**TEXT UNDER STUDY:**

For instance, if I’m a “nice” gal, I’ll ostensibly accept and tolerate quirks and eccentricities that, upon further examination, aren’t “quirks,” at all, but clear and defined “Red Flags” of behavior.
I am not attracted to “bad boys,” although I’ve dated a few. The only thing to be said about these types is that they tend to be spontaneous, etc., but they are NOT keepers. It’s like BBE noted in the personality tests that name someone as a Manchild. They may be fun and exciting, but they are not candidates for healthy, committed relationships.
Perhaps, Fixerupper, the focus might be better served on abandoning “your interpretation” of what a “nice guy” is, and redefining that into being a “truthful guy.” By “truthful,” I mean that approaching life and living by acknowledging and validating emotions, but reconciling those emotions with fact. And, with facts come very strong foundations for boundaries.
“Nice guys” are men who, in my experiences, allowed others (men, women, AND children) to run roughshod over them. If a “nice guy” made a date with someone, and the someone canceled at the last minute, or didn’t even show up to meet them, they “excused” their date’s actions and simply Put Up With It – cognitive dissoance man-style.
I think I can be a “good” person with constructing boundaries that are solid for everyone, equally. I also believe that I can be a “nice” person when the situation warrants it – a give/take of emotional connection, let’s say. I would rather be a “good” person than a “nice” person, today, because being “nice” to people only feeds and nurtures my damaged “inner child.” I can’t (and, WON’T) be all things to all people, and I’m not going to give in to that need to tolerate bad behaviors because my damaged “inner child” is afraid of abandonment or invalidation.

**EXTRACTED ENTRIES:**
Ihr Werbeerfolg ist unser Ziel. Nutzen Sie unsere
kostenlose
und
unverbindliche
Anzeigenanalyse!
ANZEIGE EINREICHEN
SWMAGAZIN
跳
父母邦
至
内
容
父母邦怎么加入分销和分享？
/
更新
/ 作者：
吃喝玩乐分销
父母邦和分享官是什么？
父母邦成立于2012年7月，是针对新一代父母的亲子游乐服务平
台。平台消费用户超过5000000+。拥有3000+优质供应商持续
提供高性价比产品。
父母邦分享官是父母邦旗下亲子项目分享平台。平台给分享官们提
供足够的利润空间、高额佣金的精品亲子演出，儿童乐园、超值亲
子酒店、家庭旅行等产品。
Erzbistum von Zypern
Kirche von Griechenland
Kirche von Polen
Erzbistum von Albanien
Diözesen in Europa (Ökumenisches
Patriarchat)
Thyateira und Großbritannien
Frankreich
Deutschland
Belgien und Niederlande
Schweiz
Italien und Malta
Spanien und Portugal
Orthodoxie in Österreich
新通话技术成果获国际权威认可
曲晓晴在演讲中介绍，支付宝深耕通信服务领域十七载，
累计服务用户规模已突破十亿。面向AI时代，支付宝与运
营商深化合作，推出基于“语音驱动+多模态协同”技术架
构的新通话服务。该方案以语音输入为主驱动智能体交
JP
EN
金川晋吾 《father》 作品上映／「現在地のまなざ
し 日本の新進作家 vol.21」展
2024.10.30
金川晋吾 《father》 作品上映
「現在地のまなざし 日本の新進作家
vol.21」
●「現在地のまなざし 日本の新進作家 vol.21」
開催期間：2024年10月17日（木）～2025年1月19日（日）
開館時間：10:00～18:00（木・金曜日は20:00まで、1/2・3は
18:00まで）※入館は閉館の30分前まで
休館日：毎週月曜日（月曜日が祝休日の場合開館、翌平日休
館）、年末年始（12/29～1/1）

**ASSIGNED TASK A:** Translate this sentence from the passage on boundaries into Spanish: "I am not attracted to “bad boys,” although I’ve dated a few."
**ASSIGNED TASK B:** Reproduce, word for word, the portion of the passage on boundaries that opens with the words "Perhaps, Fixerupper, the" and closes with the words "cognitive dissoance man-style.".
The data on this page plays no part in the work asked here.

**TASK OUTPUT A:** No me atraen los “chicos malos”, aunque he salido con algunos.

**TASK OUTPUT B:**
Perhaps, Fixerupper, the focus might be better served on abandoning “your interpretation” of what a “nice guy” is, and redefining that into being a “truthful guy.” By “truthful,” I mean that approaching life and living by acknowledging and validating emotions, but reconciling those emotions with fact. And, with facts come very strong foundations for boundaries.
“Nice guys” are men who, in my experiences, allowed others (men, women, AND children) to run roughshod over them. If a “nice guy” made a date with someone, and the someone canceled at the last minute, or didn’t even show up to meet them, they “excused” their date’s actions and simply Put Up With It – cognitive dissoance man-style.